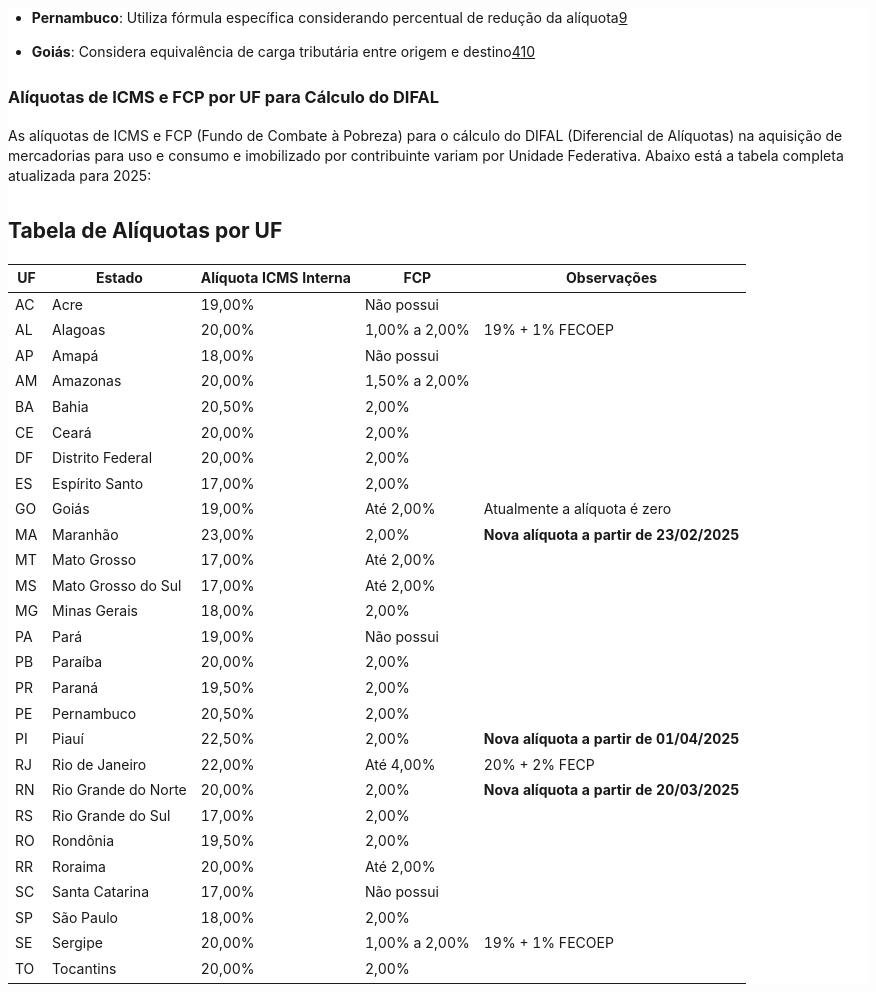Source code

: - **Pernambuco**: Utiliza fórmula específica considerando percentual de redução da alíquota[9](https://tdn.totvs.com/plugins/viewsource/viewpagesrc.action?pageId=527372030)

- **Goiás**: Considera equivalência de carga tributária entre origem e destino[4](https://www.legisweb.com.br/legislacao/?id=465966)[10](https://appasp.economia.go.gov.br/pareceres/arquivos/DIFAL%20-%20Uso%20e%20Consumo%20e%20Ativo%20Imobilizado/C%C3%A1lculo/P_250_2024_SEI.docx)

### Alíquotas de ICMS e FCP por UF para Cálculo do DIFAL

As alíquotas de ICMS e FCP (Fundo de Combate à Pobreza) para o cálculo do DIFAL (Diferencial de Alíquotas) na aquisição de mercadorias para uso e consumo e imobilizado por contribuinte variam por Unidade Federativa. Abaixo está a tabela completa atualizada para 2025:

## Tabela de Alíquotas por UF

| UF  | Estado              | Alíquota ICMS Interna | FCP           | Observações                              |
| --- | ------------------- | --------------------- | ------------- | ---------------------------------------- |
| AC  | Acre                | 19,00%                | Não possui    |                                          |
| AL  | Alagoas             | 20,00%                | 1,00% a 2,00% | 19% + 1% FECOEP                          |
| AP  | Amapá               | 18,00%                | Não possui    |                                          |
| AM  | Amazonas            | 20,00%                | 1,50% a 2,00% |                                          |
| BA  | Bahia               | 20,50%                | 2,00%         |                                          |
| CE  | Ceará               | 20,00%                | 2,00%         |                                          |
| DF  | Distrito Federal    | 20,00%                | 2,00%         |                                          |
| ES  | Espírito Santo      | 17,00%                | 2,00%         |                                          |
| GO  | Goiás               | 19,00%                | Até 2,00%     | Atualmente a alíquota é zero             |
| MA  | Maranhão            | 23,00%                | 2,00%         | **Nova alíquota a partir de 23/02/2025** |
| MT  | Mato Grosso         | 17,00%                | Até 2,00%     |                                          |
| MS  | Mato Grosso do Sul  | 17,00%                | Até 2,00%     |                                          |
| MG  | Minas Gerais        | 18,00%                | 2,00%         |                                          |
| PA  | Pará                | 19,00%                | Não possui    |                                          |
| PB  | Paraíba             | 20,00%                | 2,00%         |                                          |
| PR  | Paraná              | 19,50%                | 2,00%         |                                          |
| PE  | Pernambuco          | 20,50%                | 2,00%         |                                          |
| PI  | Piauí               | 22,50%                | 2,00%         | **Nova alíquota a partir de 01/04/2025** |
| RJ  | Rio de Janeiro      | 22,00%                | Até 4,00%     | 20% + 2% FECP                            |
| RN  | Rio Grande do Norte | 20,00%                | 2,00%         | **Nova alíquota a partir de 20/03/2025** |
| RS  | Rio Grande do Sul   | 17,00%                | 2,00%         |                                          |
| RO  | Rondônia            | 19,50%                | 2,00%         |                                          |
| RR  | Roraima             | 20,00%                | Até 2,00%     |                                          |
| SC  | Santa Catarina      | 17,00%                | Não possui    |                                          |
| SP  | São Paulo           | 18,00%                | 2,00%         |                                          |
| SE  | Sergipe             | 20,00%                | 1,00% a 2,00% | 19% + 1% FECOEP                          |
| TO  | Tocantins           | 20,00%                | 2,00%         |                                          |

◇ ◇ ◇

Report every line from the material above that mentions the word "Goiás".

- **Goiás**: Considera equivalência de carga tributária entre origem e destino[4](https://www.legisweb.com.br/legislacao/?id=465966)[10](https://appasp.economia.go.gov.br/pareceres/arquivos/DIFAL%20-%20Uso%20e%20Consumo%20e%20Ativo%20Imobilizado/C%C3%A1lculo/P_250_2024_SEI.docx)
| GO  | Goiás               | 19,00%                | Até 2,00%     | Atualmente a alíquota é zero             |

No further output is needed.